**Requirement 1**
Duplicate everything in the Granary interview from "Kevin:  Can you" down to "by Plastic Dog.".

────────────────────────────────────────

The Granary
Ed Newsom & Al Read used to work at the Granary. Ed contacted Bristol Rocks and agreed to an interview about his time at this great venue. Al Read has written a book about the Granary (See cover on right) and also agreed to the interview. It is down to Ed that the 'Famous Bristol Venues' section of Bristol Rocks has come into existence. I hope that you find it interesting. This was supposed to be an interview, but my one question was so comprehensively answered by both Al and Ed, that no further questions were required!
Many thanks to both of them for their help.


"The Granary Club
The Rock Years 1969 to 1988"
by Al Read Published by Broadcast Books 2003 £14.50 from all good book shops.

 
Listen to Dialect radio interview with
Al & Ed.
 
 
An interview with Ed Newsome & Al Read.
Kevin:  Can you both tell me a little about your history at the Granary.
 
Ed:  After a spell as East of Eden's roadie in the late 60's (see under Famous Local Musicians), I realised that it wasn't a living, and packed it in for a day time job at a Westminster Bank Branch in Bristol. I still had my van however, and was happy to roadie for any band or lightshow that needed me locally. I kept in touch with the Bristol music scene in this way. The Old Granary Club, which very soon became known simply as The Granary, opened as a Jazz Club in Oct 1968. Acker Bilk and his brother Dave started it off with Jazz 7 nights a week. At this time I was loosly involved with the Progressive Rock nights at the Dug Out Club in Park Row, presented by Plastic Dog.
 
Plastic Dog was a loose cooperative of like minded Bristol musicians including ex-East of Eden members Terry Brace and Al Read. We quickly found that the Dug Out wasn't big enough for the kind of music, which we wanted to promote, and  when the Granary Club offered us the chance to use their grand premises for Rock bands on monday nights, we jumped at the chance. It really was a grand place back then. In later years it was sadly neglected, and became notorious for the poor state of the interior (particularly the toliets !!).

────────────────────────────────────────

**Requirement 2**
Find every line in the records below that contains the string "Ampullen" and copy each one.

────────────────────────────────────────

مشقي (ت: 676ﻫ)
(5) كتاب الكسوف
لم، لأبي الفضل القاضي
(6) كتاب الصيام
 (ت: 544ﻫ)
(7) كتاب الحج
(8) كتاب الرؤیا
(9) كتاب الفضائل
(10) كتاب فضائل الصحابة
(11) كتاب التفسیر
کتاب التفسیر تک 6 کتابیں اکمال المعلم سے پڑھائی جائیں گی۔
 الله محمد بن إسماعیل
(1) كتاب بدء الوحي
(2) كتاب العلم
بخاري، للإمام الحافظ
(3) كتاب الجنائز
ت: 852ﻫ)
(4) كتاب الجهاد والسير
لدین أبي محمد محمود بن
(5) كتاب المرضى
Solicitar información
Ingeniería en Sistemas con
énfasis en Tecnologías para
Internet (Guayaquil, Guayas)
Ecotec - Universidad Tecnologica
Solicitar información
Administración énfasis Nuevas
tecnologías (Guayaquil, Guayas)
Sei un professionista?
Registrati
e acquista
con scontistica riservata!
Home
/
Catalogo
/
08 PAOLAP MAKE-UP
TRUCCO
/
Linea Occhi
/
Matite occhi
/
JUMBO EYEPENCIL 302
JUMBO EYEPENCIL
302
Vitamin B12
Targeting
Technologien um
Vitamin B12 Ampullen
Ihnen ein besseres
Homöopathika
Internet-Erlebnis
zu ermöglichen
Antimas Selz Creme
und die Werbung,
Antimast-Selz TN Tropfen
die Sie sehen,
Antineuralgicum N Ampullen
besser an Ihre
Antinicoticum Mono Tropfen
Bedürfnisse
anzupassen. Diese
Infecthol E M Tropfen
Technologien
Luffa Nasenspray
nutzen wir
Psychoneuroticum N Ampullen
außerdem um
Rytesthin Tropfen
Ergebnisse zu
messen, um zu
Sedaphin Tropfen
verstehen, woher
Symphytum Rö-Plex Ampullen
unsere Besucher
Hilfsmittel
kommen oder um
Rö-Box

────────────────────────────────────────

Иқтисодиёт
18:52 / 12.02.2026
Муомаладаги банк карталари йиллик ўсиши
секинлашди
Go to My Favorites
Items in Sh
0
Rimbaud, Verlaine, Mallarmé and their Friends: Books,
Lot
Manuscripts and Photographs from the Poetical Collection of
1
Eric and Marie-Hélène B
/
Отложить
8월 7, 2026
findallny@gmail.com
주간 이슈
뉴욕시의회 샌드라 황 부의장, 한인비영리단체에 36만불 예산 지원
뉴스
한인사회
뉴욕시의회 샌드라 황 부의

────────────────────────────────────────

**Exercise answer 1**
Kevin:  Can you both tell me a little about your history at the Granary.
 
Ed:  After a spell as East of Eden's roadie in the late 60's (see under Famous Local Musicians), I realised that it wasn't a living, and packed it in for a day time job at a Westminster Bank Branch in Bristol. I still had my van however, and was happy to roadie for any band or lightshow that needed me locally. I kept in touch with the Bristol music scene in this way. The Old Granary Club, which very soon became known simply as The Granary, opened as a Jazz Club in Oct 1968. Acker Bilk and his brother Dave started it off with Jazz 7 nights a week. At this time I was loosly involved with the Progressive Rock nights at the Dug Out Club in Park Row, presented by Plastic Dog.

**Exercise answer 2**
Vitamin B12 Ampullen
Antineuralgicum N Ampullen
Psychoneuroticum N Ampullen
Symphytum Rö-Plex Ampullen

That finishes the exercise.